- BLOCO DE TEXTO
COMENTÁRIO A “La condición del académico en la época técnica: FILOSOFIA: CAMINHOS NA FLORESTA[1]

 

José Ricardo Barbosa Dias[2]

 

Referência do texto comentado: Bula, Germán Ulises Caraballo; Rodríguez, Hernan Ferney García.. La condición del académico en la época técnica. Trans/Form/Ação: revista de filosofia da Unesp, v. 44, n. 2, 2021, p. 179 – 196.

 

Trato, neste comentário ao artigo “La condición del académico en la época técnica”, de Germán Ulises Bula Caraballo e Hernan Ferney Rodríguez García (Bula; Rodríguez, 2021), não de uma contraposição à tese dos autores ali defendida acerca da natureza das humanidades, mas de enfatizá-la. Agora, dando mais espaço à tese de que o que lá é dito das humanidades (em sua natureza própria na tensão com o fazer instrumentalizado acadêmico no horizonte da Gestell heideggerina), agrava-se ao extremo quando se busca dizer a natureza do saber filosófico e o metro com o qual se deva medir seu fazer. Minha contribuição aparece aqui, portanto, no trato, da mesma questão, com outros autores não citados no artigo em referência, bem como com textos de Heidegger essenciais para seu desdobramento, já que o suposto, aqui e lá, é o advento de uma ontología da possibilidade versus um saber de escola; uma imaginação produtiva versus uma mera produção de filosofemas.

O artigo “La condición del académico en la época técnica” dá uma excelente contribuição para o debate filosófico, em particular na universidade, sobre o fazer humano como tal, no horizonte da atual sobreposição do fazer tecnocientífico (unilateral e quantitativo) sobre o fazer das humanidades (aberto e não quantificável com o metro da tecnociência). Tal sobreposição está determinada pelo que Heidegger identificou como sendo a essência da técnica, em seu domínio planetário atual: Gestelli.[3] O texto esclarece, de modo crítico, vários pontos dessa questão, e vai em direção, mais que necessária, do fortalecimento, em nossa cultura atual, do autêntico papel da filosofia, como guardiã e fazer, por excelência, das humanidades. Com o que aqui é dito, enquanto retorno temático do caráter de inutilidade da filosofia, nada mais faremos que reforçar essa importante tese.

- ENUNCIADO DA TAREFA
Reescreva de forma mais breve o parágrafo do texto acima que começa com “O artigo ‘La condición del académico en la época técnica’ dá uma excelente contribuição”, mantendo seus fatos principais.

- EXTRATOS DOS ITENS
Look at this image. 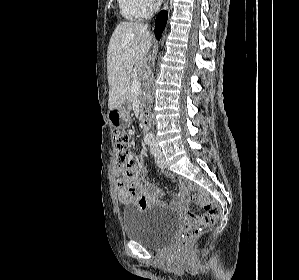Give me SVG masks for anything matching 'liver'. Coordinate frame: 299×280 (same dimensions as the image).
I'll use <instances>...</instances> for the list:
<instances>
[{
	"mask_svg": "<svg viewBox=\"0 0 299 280\" xmlns=\"http://www.w3.org/2000/svg\"><path fill=\"white\" fill-rule=\"evenodd\" d=\"M151 45L152 35L141 24L122 22L115 28L107 51L110 110L126 101L133 66L146 57Z\"/></svg>",
	"mask_w": 299,
	"mask_h": 280,
	"instance_id": "obj_1",
	"label": "liver"
}]
</instances>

- RESOLUÇÃO
O artigo “La condición del académico en la época técnica” contribui muito para o debate filosófico, sobretudo na universidade, sobre o fazer humano. Esse debate se dá diante da atual sobreposição do fazer tecnocientífico, unilateral e quantitativo, ao fazer das humanidades, aberto e não quantificável. Essa sobreposição é determinada pelo que Heidegger identificou como a essência da técnica em seu domínio planetário atual. O artigo esclarece criticamente vários pontos da questão e fortalece o papel autêntico da filosofia como guardiã e fazer por excelência das humanidades. O comentário, ao retomar o tema da inutilidade da filosofia, apenas reforça essa tese.